Saved data entries
• • •
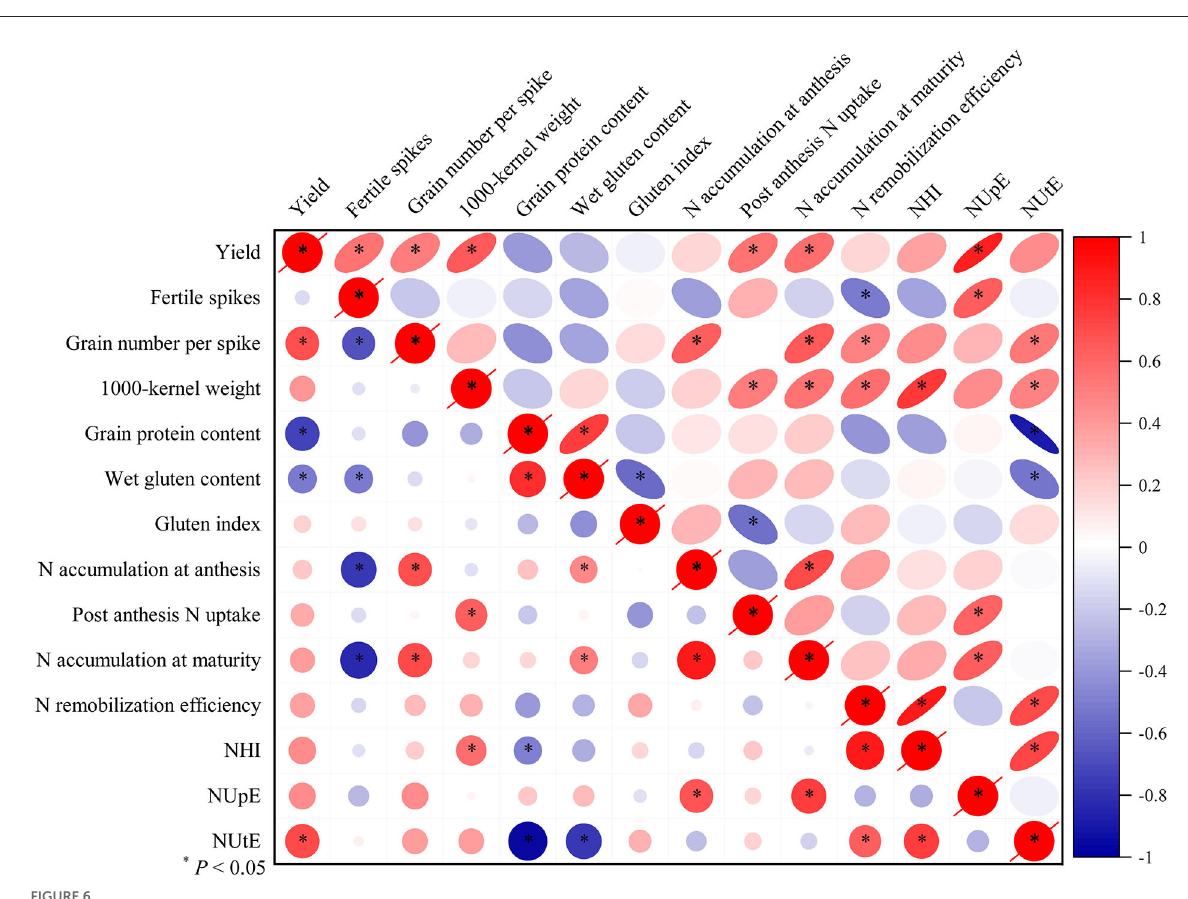
FIGURE6 The Pearson’s correlation analysis on yield, grain protein quality, and NUE-related traits. All values were measured with three replications ( n = 3), two-year data were pooled. N, nitrogen; NUpE, N uptake efficiency; NUtE, N utilization efficiency; NHI, N harvest index; R , Pearson’s R . * P < 0.05. Circles and ellipses represent SW and RW cropping systems,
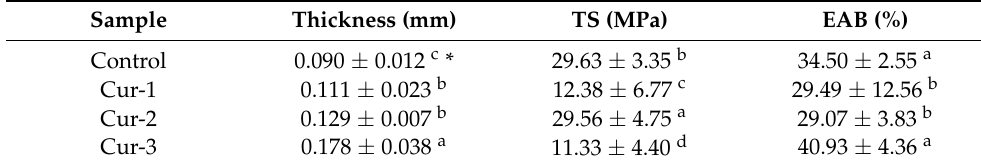
Table 3. Mechanical properties of the films obtained at 25 ◦ C and 25%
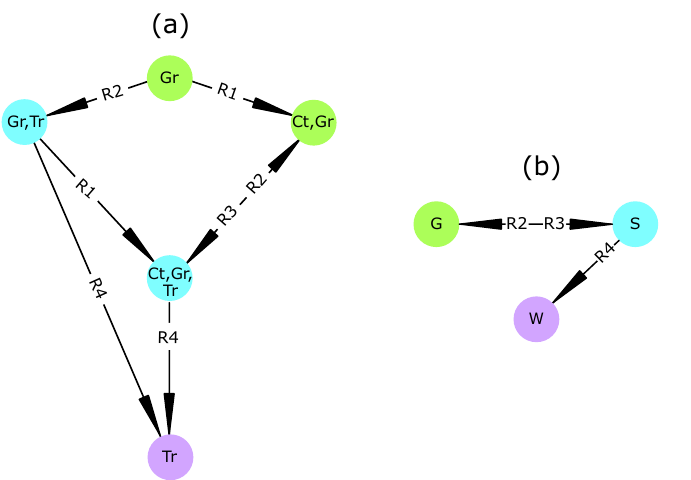
Figure 1. Transition graphs of the “Grasses-Trees-Livestock” toy model (Table 1). ( a ) State-Transition Graph (STG) depicting every reachable states and transitions from the initial state, with node labels corresponding to active variables Gr (Grasses), Tr (Trees), and Ct (Cattle). ( b ) Vegetation summary graph depicting transitions between vegetation types. This graph was made from ( a ) by merging nodes of the same color. In both graphs, node colors correspond to vegetation types, with green for grassland (G; defined as Gr+, Tr- ), blue for savanna (S; Gr+, Tr+ ), and purple for woodland (W; Gr-, Tr+ ). Note that some rules may be defined and never be executed (e.g.,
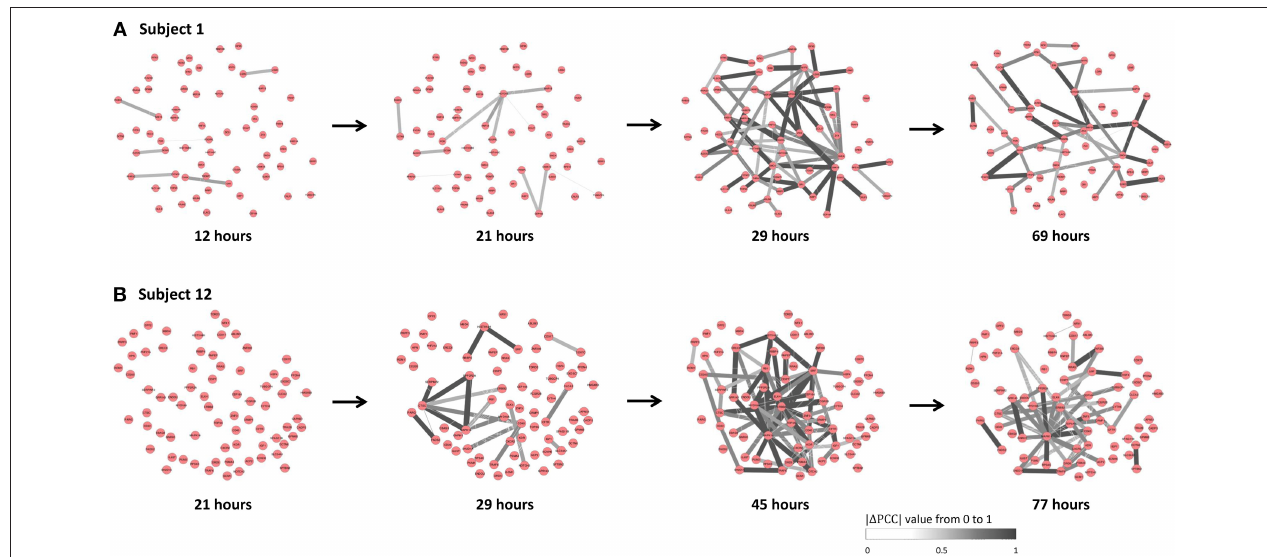
FIGURE 6 | The dynamical evolution of subject-specific networks. To illustrate the dynamical evolution of the differential network, the individual-specific networks of two symptomatic subjects (subjects 1 and 12) were exhibited. (A) The individual-specific networks for subject 1. (B) The individual-specific networks for subject 12. Clearly, at the identified tipping point of each subject, there were considerably more differential edges than that at other time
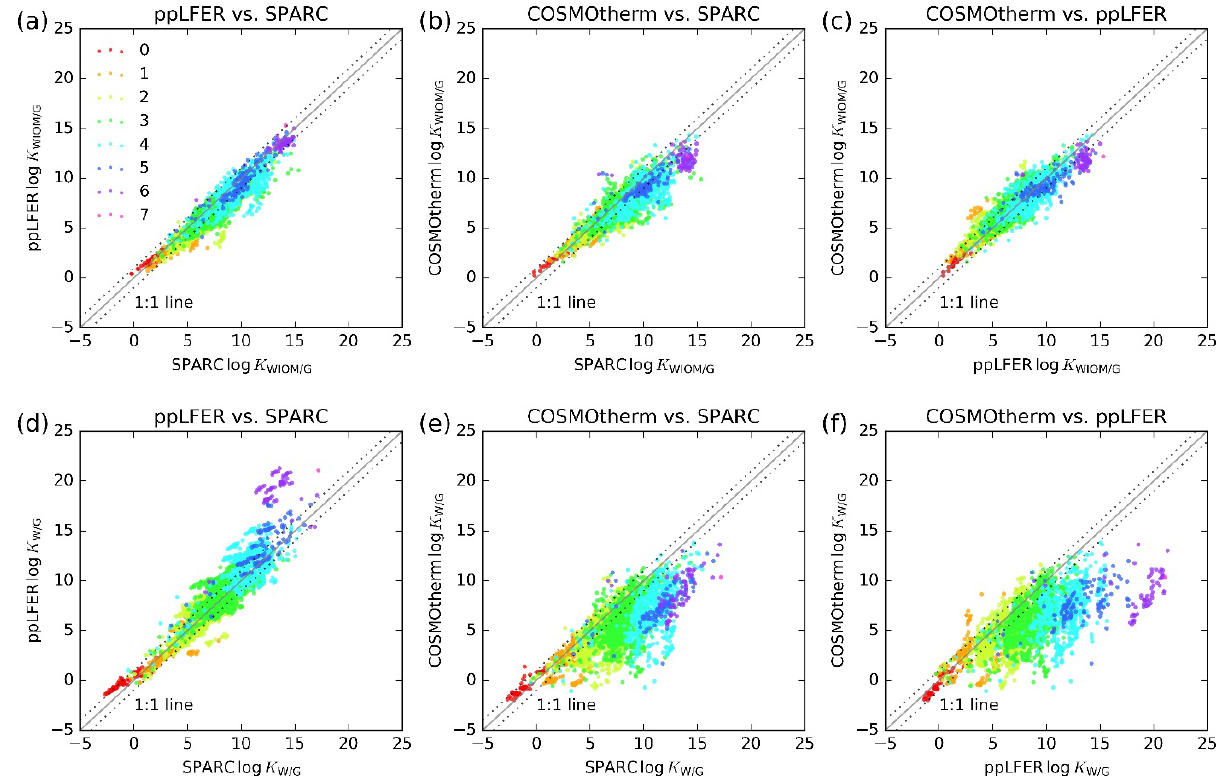
Figure 1. Comparison of the K WIOM/G (upper panel) and K W/G (lower panel) predicted using COSMOtherm, SPARC, and ABSOLV– ppLFERs. The differently colored dots indicate the number of functional groups in the molecules. The solid line indicates a 1:1 agreement. The dotted lines indicate a deviation by ± 1 log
• • •
◆ **Task to carry out**:
If an entry holds a picture, skip the picture and print the rest of the data exactly.

◆ **Result of this exercise**:
FIGURE6 The Pearson’s correlation analysis on yield, grain protein quality, and NUE-related traits. All values were measured with three replications ( n = 3), two-year data were pooled. N, nitrogen; NUpE, N uptake efficiency; NUtE, N utilization efficiency; NHI, N harvest index; R , Pearson’s R . * P < 0.05. Circles and ellipses represent SW and RW cropping systems,
Table 3. Mechanical properties of the films obtained at 25 ◦ C and 25%
Figure 1. Transition graphs of the “Grasses-Trees-Livestock” toy model (Table 1). ( a ) State-Transition Graph (STG) depicting every reachable states and transitions from the initial state, with node labels corresponding to active variables Gr (Grasses), Tr (Trees), and Ct (Cattle). ( b ) Vegetation summary graph depicting transitions between vegetation types. This graph was made from ( a ) by merging nodes of the same color. In both graphs, node colors correspond to vegetation types, with green for grassland (G; defined as Gr+, Tr- ), blue for savanna (S; Gr+, Tr+ ), and purple for woodland (W; Gr-, Tr+ ). Note that some rules may be defined and never be executed (e.g.,
FIGURE 6 | The dynamical evolution of subject-specific networks. To illustrate the dynamical evolution of the differential network, the individual-specific networks of two symptomatic subjects (subjects 1 and 12) were exhibited. (A) The individual-specific networks for subject 1. (B) The individual-specific networks for subject 12. Clearly, at the identified tipping point of each subject, there were considerably more differential edges than that at other time
Figure 1. Comparison of the K WIOM/G (upper panel) and K W/G (lower panel) predicted using COSMOtherm, SPARC, and ABSOLV– ppLFERs. The differently colored dots indicate the number of functional groups in the molecules. The solid line indicates a 1:1 agreement. The dotted lines indicate a deviation by ± 1 log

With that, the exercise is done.